### Instructions to follow
Output the text lines of every entry below verbatim, one per line, and leave out the picture markers.

### Material for the task

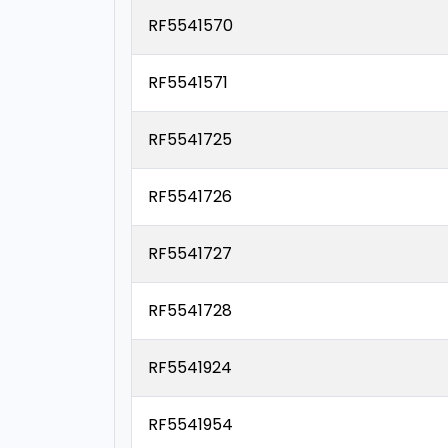
RF5541570
RF5541571
RF5541725
RF5541726
RF5541727
RF5541728
RF5541924
RF5541954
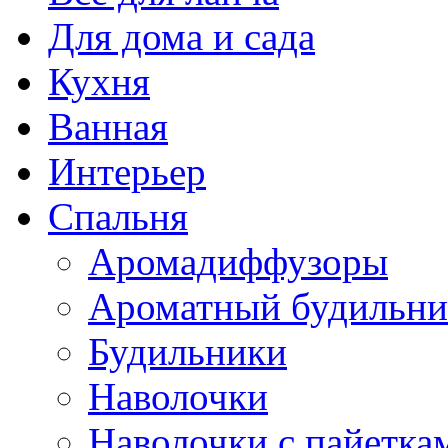
Для дома и сада
Кухня
Ванная
Интерьер
Спальня
Аромадиффузоры
Ароматный будильни
Будильники
Наволочки
Наволочки с пайетка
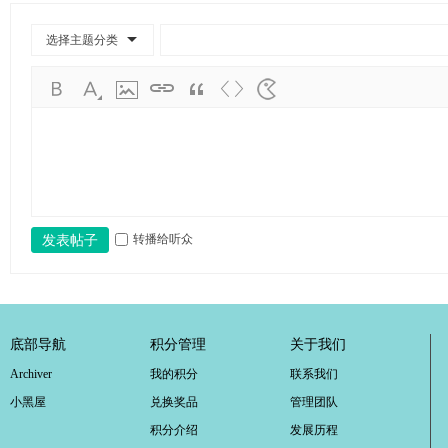
学
考
选择主题分类
研
论
坛
_
广
工
转播给听众
发表帖子
考
研
辅
导
底部导航
积分管理
关于我们
网
Archiver
我的积分
联系我们
(g
小黑屋
兑换奖品
管理团队
du
积分介绍
发展历程
tk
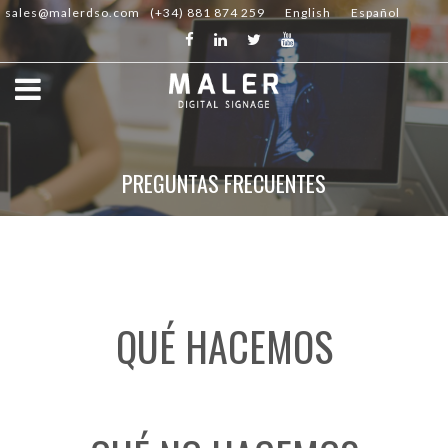
sales@malerdso.com
(+34) 881 874 259
English
Español
PREGUNTAS FRECUENTES
QUÉ HACEMOS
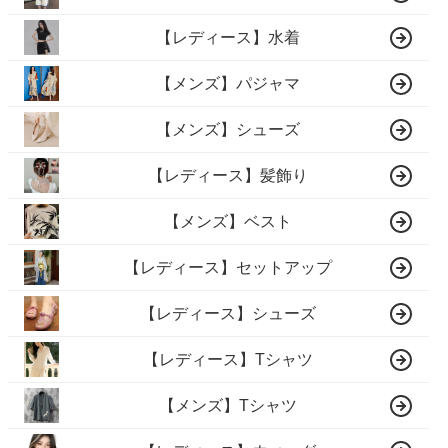
【レディース】水着
【メンズ】パジャマ
【メンズ】シューズ
【レディース】髪飾り
【メンズ】ベスト
【レディース】セットアップ
【レディース】シューズ
【レディース】Tシャツ
【メンズ】Tシャツ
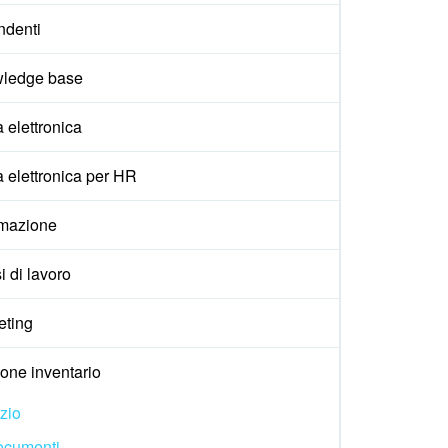
ndenti
ledge base
 elettronica
 elettronica per HR
mazione
i di lavoro
eting
one inventario
izio
ocumenti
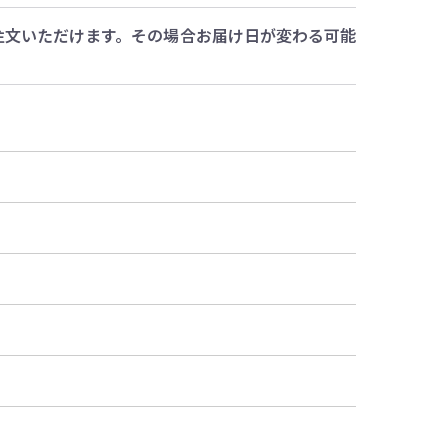
注文いただけます。その場合お届け日が変わる可能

### Exercise answer
RF5541570
RF5541571
RF5541725
RF5541726
RF5541727
RF5541728
RF5541924
RF5541954
Для дома и сада
Кухня
Ванная
Интерьер
Спальня
Аромадиффузоры
Ароматный будильни
Будильники
Наволочки
Наволочки с пайетка
学
考
选择主题分类
研
论
坛
_
广
工
转播给听众
发表帖子
考
研
辅
导
底部导航
积分管理
关于我们
网
Archiver
我的积分
联系我们
(g
小黑屋
兑换奖品
管理团队
du
积分介绍
发展历程
tk
sales@malerdso.com
(+34) 881 874 259
English
Español
PREGUNTAS FRECUENTES
QUÉ HACEMOS
【レディース】水着
【メンズ】パジャマ
【メンズ】シューズ
【レディース】髪飾り
【メンズ】ベスト
【レディース】セットアップ
【レディース】シューズ
【レディース】Tシャツ
【メンズ】Tシャツ
ndenti
ledge base
 elettronica
 elettronica per HR
mazione
i di lavoro
eting
one inventario
izio
ocumenti
注文いただけます。その場合お届け日が変わる可能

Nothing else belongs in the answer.